If anyone is in need for a small tool to simplify downloading and cleaning multi-class image datasets from Google, Bing and Baidu I recently created a python package called fastclass.
You simply define a csv file with search terms for your classes and it’ll download, resize and de-duplicate them for you. Afterwards you can use a second script to inspect and clean them…
Let me know if you have problems or suggestions for improvement
Happy crawling…
Christian
@Jeremy Please advise if stuff like this should be posted somewhere else…
Sure thing. The example gets buried in the site-packages folder I guess. But anyways, the format is super simple:
first column is your search term, second column is a list of expressions you don’t want to appear in the final class names (that are based on the search term)…
Let me give you a quick example:
searchterm,exclude
guitar gibson les paul,guitar
guitar "g&l" legacy, guitar
This will create two classes and exclude “guitar” int he final class names (they will be: gibson_les_paul, gandl_legacy). I added exclude terms since they help you find better results in the actual query on google/ bing/ etc.
Wow, looks promising, I Just looked at it briefly and like the fact that there is option to clean the download images quickly, will try it in detail, in next few days and will post feedback here. In the meanwhile, Great work @cwerner.

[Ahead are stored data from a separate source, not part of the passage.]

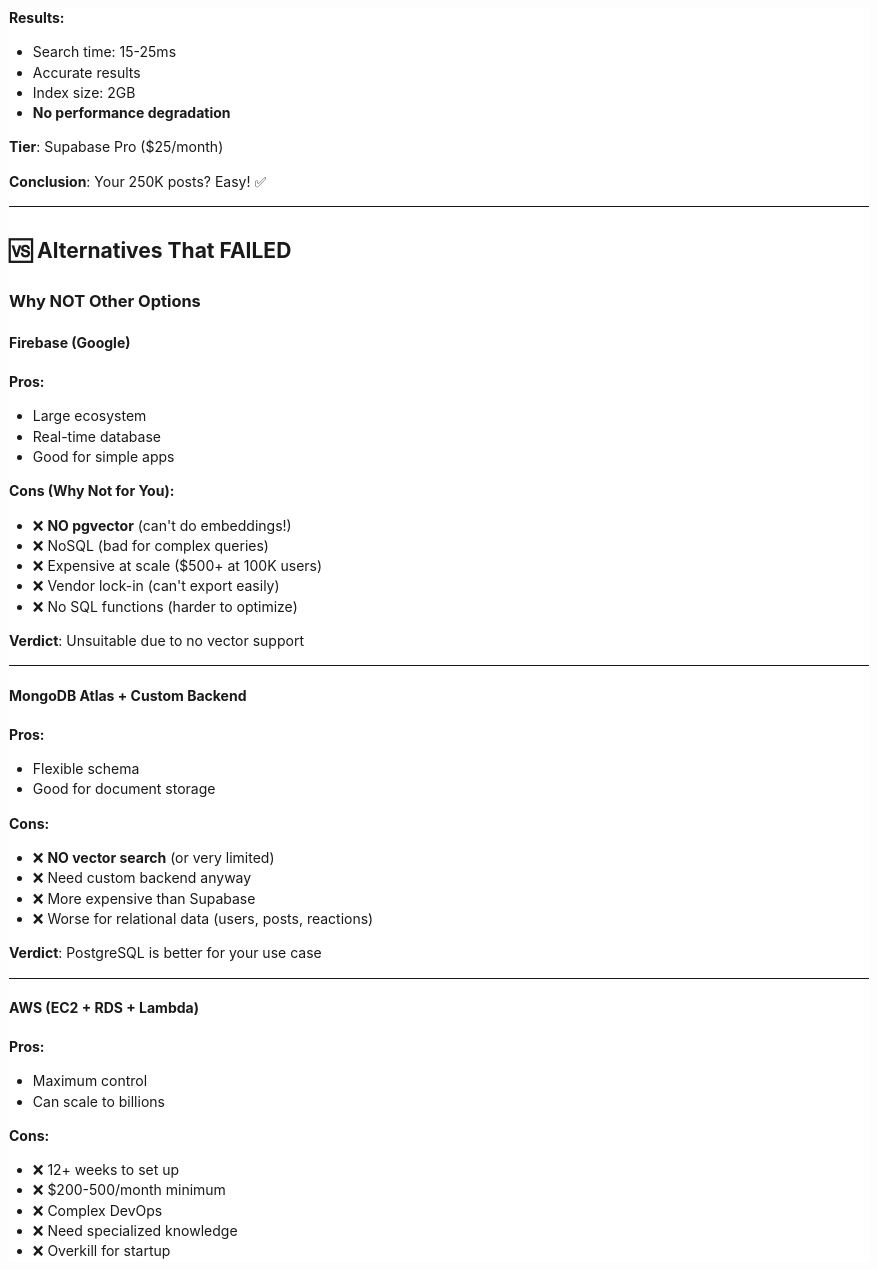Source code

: **Results:**
- Search time: 15-25ms
- Accurate results
- Index size: 2GB
- **No performance degradation**

**Tier**: Supabase Pro ($25/month)

**Conclusion**: Your 250K posts? Easy! ✅

---

## 🆚 **Alternatives That FAILED**

### **Why NOT Other Options**

#### **Firebase (Google)**
**Pros:**
- Large ecosystem
- Real-time database
- Good for simple apps

**Cons (Why Not for You):**
- ❌ **NO pgvector** (can't do embeddings!)
- ❌ NoSQL (bad for complex queries)
- ❌ Expensive at scale ($500+ at 100K users)
- ❌ Vendor lock-in (can't export easily)
- ❌ No SQL functions (harder to optimize)

**Verdict**: Unsuitable due to no vector support

---

#### **MongoDB Atlas + Custom Backend**
**Pros:**
- Flexible schema
- Good for document storage

**Cons:**
- ❌ **NO vector search** (or very limited)
- ❌ Need custom backend anyway
- ❌ More expensive than Supabase
- ❌ Worse for relational data (users, posts, reactions)

**Verdict**: PostgreSQL is better for your use case

---

#### **AWS (EC2 + RDS + Lambda)**
**Pros:**
- Maximum control
- Can scale to billions

**Cons:**
- ❌ 12+ weeks to set up
- ❌ $200-500/month minimum
- ❌ Complex DevOps
- ❌ Need specialized knowledge
- ❌ Overkill for startup

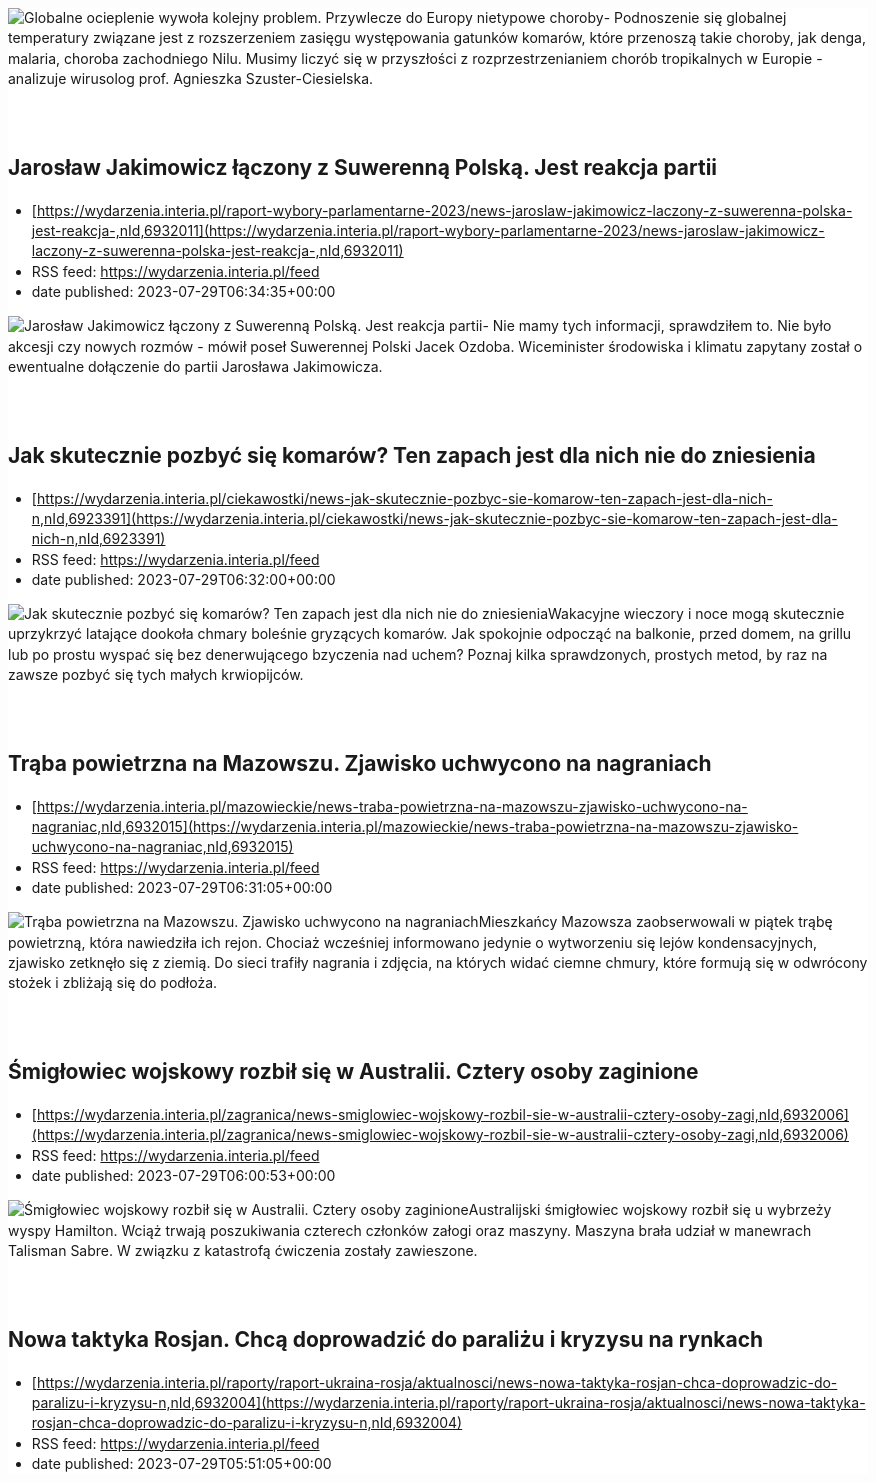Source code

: <p><a href="https://wydarzenia.interia.pl/zagranica/news-globalne-ocieplenie-wywola-kolejny-problem-przywlecze-do-eur,nId,6932013"><img align="left" alt="Globalne ocieplenie wywoła kolejny problem. Przywlecze do Europy nietypowe choroby" src="https://i.iplsc.com/globalne-ocieplenie-wywola-kolejny-problem-przywlecze-do-eur/000HGQMFHELQWFBE-C321.jpg" /></a>- Podnoszenie się globalnej temperatury związane jest z rozszerzeniem zasięgu występowania gatunków komarów, które przenoszą takie choroby, jak denga, malaria, choroba zachodniego Nilu. Musimy liczyć się w przyszłości z rozprzestrzenianiem chorób tropikalnych w Europie - analizuje wirusolog prof. Agnieszka Szuster-Ciesielska.</p><br clear="all" />

## Jarosław Jakimowicz łączony z Suwerenną Polską. Jest reakcja partii
 - [https://wydarzenia.interia.pl/raport-wybory-parlamentarne-2023/news-jaroslaw-jakimowicz-laczony-z-suwerenna-polska-jest-reakcja-,nId,6932011](https://wydarzenia.interia.pl/raport-wybory-parlamentarne-2023/news-jaroslaw-jakimowicz-laczony-z-suwerenna-polska-jest-reakcja-,nId,6932011)
 - RSS feed: https://wydarzenia.interia.pl/feed
 - date published: 2023-07-29T06:34:35+00:00

<p><a href="https://wydarzenia.interia.pl/raport-wybory-parlamentarne-2023/news-jaroslaw-jakimowicz-laczony-z-suwerenna-polska-jest-reakcja-,nId,6932011"><img align="left" alt="Jarosław Jakimowicz łączony z Suwerenną Polską. Jest reakcja partii" src="https://i.iplsc.com/jaroslaw-jakimowicz-laczony-z-suwerenna-polska-jest-reakcja/000HGQL1JAR0SW66-C321.jpg" /></a>- Nie mamy tych informacji, sprawdziłem to. Nie było akcesji czy nowych rozmów - mówił poseł Suwerennej Polski Jacek Ozdoba. Wiceminister środowiska i klimatu zapytany został o ewentualne dołączenie do partii Jarosława Jakimowicza.</p><br clear="all" />

## Jak skutecznie pozbyć się komarów? Ten zapach jest dla nich nie do zniesienia
 - [https://wydarzenia.interia.pl/ciekawostki/news-jak-skutecznie-pozbyc-sie-komarow-ten-zapach-jest-dla-nich-n,nId,6923391](https://wydarzenia.interia.pl/ciekawostki/news-jak-skutecznie-pozbyc-sie-komarow-ten-zapach-jest-dla-nich-n,nId,6923391)
 - RSS feed: https://wydarzenia.interia.pl/feed
 - date published: 2023-07-29T06:32:00+00:00

<p><a href="https://wydarzenia.interia.pl/ciekawostki/news-jak-skutecznie-pozbyc-sie-komarow-ten-zapach-jest-dla-nich-n,nId,6923391"><img align="left" alt="Jak skutecznie pozbyć się komarów? Ten zapach jest dla nich nie do zniesienia" src="https://i.iplsc.com/jak-skutecznie-pozbyc-sie-komarow-ten-zapach-jest-dla-nich-n/000HG49SR1U57MGI-C321.jpg" /></a>Wakacyjne wieczory i noce mogą skutecznie uprzykrzyć latające dookoła chmary boleśnie gryzących komarów. Jak spokojnie odpocząć na balkonie, przed domem, na grillu lub po prostu wyspać się bez denerwującego bzyczenia nad uchem? Poznaj kilka sprawdzonych, prostych metod, by raz na zawsze pozbyć się tych małych krwiopijców.</p><br clear="all" />

## Trąba powietrzna na Mazowszu. Zjawisko uchwycono na nagraniach
 - [https://wydarzenia.interia.pl/mazowieckie/news-traba-powietrzna-na-mazowszu-zjawisko-uchwycono-na-nagraniac,nId,6932015](https://wydarzenia.interia.pl/mazowieckie/news-traba-powietrzna-na-mazowszu-zjawisko-uchwycono-na-nagraniac,nId,6932015)
 - RSS feed: https://wydarzenia.interia.pl/feed
 - date published: 2023-07-29T06:31:05+00:00

<p><a href="https://wydarzenia.interia.pl/mazowieckie/news-traba-powietrzna-na-mazowszu-zjawisko-uchwycono-na-nagraniac,nId,6932015"><img align="left" alt="Trąba powietrzna na Mazowszu. Zjawisko uchwycono na nagraniach" src="https://i.iplsc.com/traba-powietrzna-na-mazowszu-zjawisko-uchwycono-na-nagraniac/000HGQLUHGTQ93PB-C321.jpg" /></a>Mieszkańcy Mazowsza zaobserwowali w piątek trąbę powietrzną, która nawiedziła ich rejon. Chociaż wcześniej informowano jedynie o wytworzeniu się lejów kondensacyjnych, zjawisko zetknęło się z ziemią. Do sieci trafiły nagrania i zdjęcia, na których widać ciemne chmury, które formują się w odwrócony stożek i zbliżają się do podłoża.</p><br clear="all" />

## Śmigłowiec wojskowy rozbił się w Australii. Cztery osoby zaginione
 - [https://wydarzenia.interia.pl/zagranica/news-smiglowiec-wojskowy-rozbil-sie-w-australii-cztery-osoby-zagi,nId,6932006](https://wydarzenia.interia.pl/zagranica/news-smiglowiec-wojskowy-rozbil-sie-w-australii-cztery-osoby-zagi,nId,6932006)
 - RSS feed: https://wydarzenia.interia.pl/feed
 - date published: 2023-07-29T06:00:53+00:00

<p><a href="https://wydarzenia.interia.pl/zagranica/news-smiglowiec-wojskowy-rozbil-sie-w-australii-cztery-osoby-zagi,nId,6932006"><img align="left" alt="Śmigłowiec wojskowy rozbił się w Australii. Cztery osoby zaginione" src="https://i.iplsc.com/smiglowiec-wojskowy-rozbil-sie-w-australii-cztery-osoby-zagi/000HGQJ6Q210XON6-C321.jpg" /></a>Australijski śmigłowiec wojskowy rozbił się u wybrzeży wyspy Hamilton. Wciąż trwają poszukiwania czterech członków załogi oraz maszyny. Maszyna brała udział w manewrach Talisman Sabre. W związku z katastrofą ćwiczenia zostały zawieszone.</p><br clear="all" />

## Nowa taktyka Rosjan. Chcą doprowadzić do paraliżu i kryzysu na rynkach
 - [https://wydarzenia.interia.pl/raporty/raport-ukraina-rosja/aktualnosci/news-nowa-taktyka-rosjan-chca-doprowadzic-do-paralizu-i-kryzysu-n,nId,6932004](https://wydarzenia.interia.pl/raporty/raport-ukraina-rosja/aktualnosci/news-nowa-taktyka-rosjan-chca-doprowadzic-do-paralizu-i-kryzysu-n,nId,6932004)
 - RSS feed: https://wydarzenia.interia.pl/feed
 - date published: 2023-07-29T05:51:05+00:00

First, thanks for sharing this tool. It worked as it should when tried it out on Colab. I couldn’t find the sample csv file either, so I created one locally and used
from google.colab import files uploaded = files.upload() for fn in uploaded.keys(): print('blah...')
to feed the fcd function.
One question: how long did it take to return the images? On colab, four search queries took quite some time to complete, so I would like to know if it was related to colab or not.
The sample file is probably installed somewhere in site-packages
You can try: pip show fastclass
I just added the version to 0.1.3. This version now has the flag -m INT where you can specify how many images the crawler should pull. Try with 50 or so to see how fast it will get… 1000 is max.
I did not test this much. Let me know if it gives you an error. I’m back at my desk in 1h
-m is a great addition to the function. Specifying 50 images sped it up significantly. Using -m 50, -c GOOGLE and four search queries, the process took 43 seconds. Using all three services took just over 2.5 minutes.
I used pip show fastclass to find the install location y’day, to no avail. In the fastclass folder, I see deduplicate.py, fc_clean.py, fc_download.py, imageprocessing.py, misc.py, __init__.py and __pycache__/. In the …dist-info folder I see entry_points.txt, INSTALLER, LICENSE, METADATA, RECORD, WHEEL and top_level.txt.
This is awesome. I just started working on my multi-class project! Will definitely check it out.
Do you know if there’s a way to do the interpretations (e.g. top_losses / confusion matrix) for multi-class stuff with fastai? I couldn’t figure that out yet, but thought you might know! Thanks ~~
Ah, I mean multiple labels per image (satellite images). I haven’t been able to find a way to evaluate the trained model. The notebook suggests uploading to Kaggle for that specific example, but I’d like to use the other “interp” methods available in the single class classification. Do you have any suggestions?